Wednesday, October 28, 2009 - 11:30am to 1:00pm
Mississippi Room, Coffman Memorial Union
Prof. Goodman's lecture focused on how platitudes about the transformation of health care in an information-intensive world do not begin to capture the scope of the challenges we face. From electronic personal health records, to digitized genomes, to ubiquitous public health surveillance, health information technology is requiring a recalibration of some of bioethics' most fundamental navigational tools: valid consent, privacy, access to care, professionalism. He argued that while there are good reasons to believe this technology will improve the health of individuals and populations, the use of intelligent machines is not only a challenge; it might be morally obligatory. He discussed how this tension between a promising technology and generally uncontroversial and shared values is not new. The history of contemporary bioethics has been in many respects a high-stakes history of balancing the risks and benefits of new (and sometimes not-so-new) machines. It has become clear that when it comes to new technology, there is rarely, if ever, a way to turn back.
Julie Jacko, PhD
Founder, Institute for Health Informatics
Joe Konstan, PhD
Distinguished McKnight University Professor, Associate Department Head, Department of Computer Science and Engineering
University of Minnesota
Continuing Legal Education credit (CLE) was approved (1.5 hours)

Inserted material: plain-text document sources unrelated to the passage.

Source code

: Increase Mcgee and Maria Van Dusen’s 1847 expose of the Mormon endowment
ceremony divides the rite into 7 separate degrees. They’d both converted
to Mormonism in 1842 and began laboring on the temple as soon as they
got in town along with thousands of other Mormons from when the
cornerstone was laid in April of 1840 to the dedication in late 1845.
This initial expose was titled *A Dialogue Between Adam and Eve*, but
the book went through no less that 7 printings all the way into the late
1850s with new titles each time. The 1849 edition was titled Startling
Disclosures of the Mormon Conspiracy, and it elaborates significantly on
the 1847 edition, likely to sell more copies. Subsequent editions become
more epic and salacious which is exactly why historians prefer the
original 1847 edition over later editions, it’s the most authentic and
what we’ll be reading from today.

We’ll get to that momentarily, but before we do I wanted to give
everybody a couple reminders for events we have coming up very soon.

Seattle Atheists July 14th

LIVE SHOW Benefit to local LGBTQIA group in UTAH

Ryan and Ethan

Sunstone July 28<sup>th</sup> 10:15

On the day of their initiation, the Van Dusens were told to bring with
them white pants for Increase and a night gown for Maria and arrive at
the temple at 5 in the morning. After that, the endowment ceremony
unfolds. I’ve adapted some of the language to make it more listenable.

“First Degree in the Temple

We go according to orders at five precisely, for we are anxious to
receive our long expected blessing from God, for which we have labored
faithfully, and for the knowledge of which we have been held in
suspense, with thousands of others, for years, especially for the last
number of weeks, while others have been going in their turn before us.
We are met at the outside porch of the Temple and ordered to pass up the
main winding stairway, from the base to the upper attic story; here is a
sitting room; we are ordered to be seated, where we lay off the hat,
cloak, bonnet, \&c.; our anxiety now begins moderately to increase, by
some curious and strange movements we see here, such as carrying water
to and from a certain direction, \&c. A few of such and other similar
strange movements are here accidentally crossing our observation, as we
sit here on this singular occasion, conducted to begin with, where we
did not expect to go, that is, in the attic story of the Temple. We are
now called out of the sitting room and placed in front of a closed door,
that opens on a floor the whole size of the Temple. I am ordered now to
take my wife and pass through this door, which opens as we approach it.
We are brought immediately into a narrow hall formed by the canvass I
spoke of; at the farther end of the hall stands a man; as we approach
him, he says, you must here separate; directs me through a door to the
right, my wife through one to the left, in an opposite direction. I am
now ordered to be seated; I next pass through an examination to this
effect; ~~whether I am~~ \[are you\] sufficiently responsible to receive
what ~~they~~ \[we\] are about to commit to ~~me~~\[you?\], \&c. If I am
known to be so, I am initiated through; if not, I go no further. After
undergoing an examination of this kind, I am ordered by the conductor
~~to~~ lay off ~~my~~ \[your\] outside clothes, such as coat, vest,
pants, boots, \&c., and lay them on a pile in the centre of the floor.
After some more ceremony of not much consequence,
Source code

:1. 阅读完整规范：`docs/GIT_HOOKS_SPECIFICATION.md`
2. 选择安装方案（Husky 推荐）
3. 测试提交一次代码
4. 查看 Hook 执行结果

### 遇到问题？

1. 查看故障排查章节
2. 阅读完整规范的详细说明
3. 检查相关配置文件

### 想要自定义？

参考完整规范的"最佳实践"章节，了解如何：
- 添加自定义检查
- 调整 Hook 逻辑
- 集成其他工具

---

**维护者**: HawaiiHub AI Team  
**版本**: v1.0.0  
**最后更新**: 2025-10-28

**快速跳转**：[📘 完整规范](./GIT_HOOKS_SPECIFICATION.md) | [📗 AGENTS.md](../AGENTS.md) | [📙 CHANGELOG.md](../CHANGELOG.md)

Kenneth W. Goodman, PhD, FACMI, is co-director of the University of Miami's Ethics Programs, including its Business Ethics Program, and founder and director of the Bioethics Program and its Pan American Bioethics Initiative. These initiatives are devoted to education, research and community service. He directs the Ethics Programs' World Health Organization Collaborating Center in Ethics and Global Health Policy. Dr. Goodman is a professor in the University of Miami's Department of Medicine with appointments in the Department of Philosophy, School of Nursing and Health Studies, Department of Epidemiology and Public Health and Department of Anesthesiology.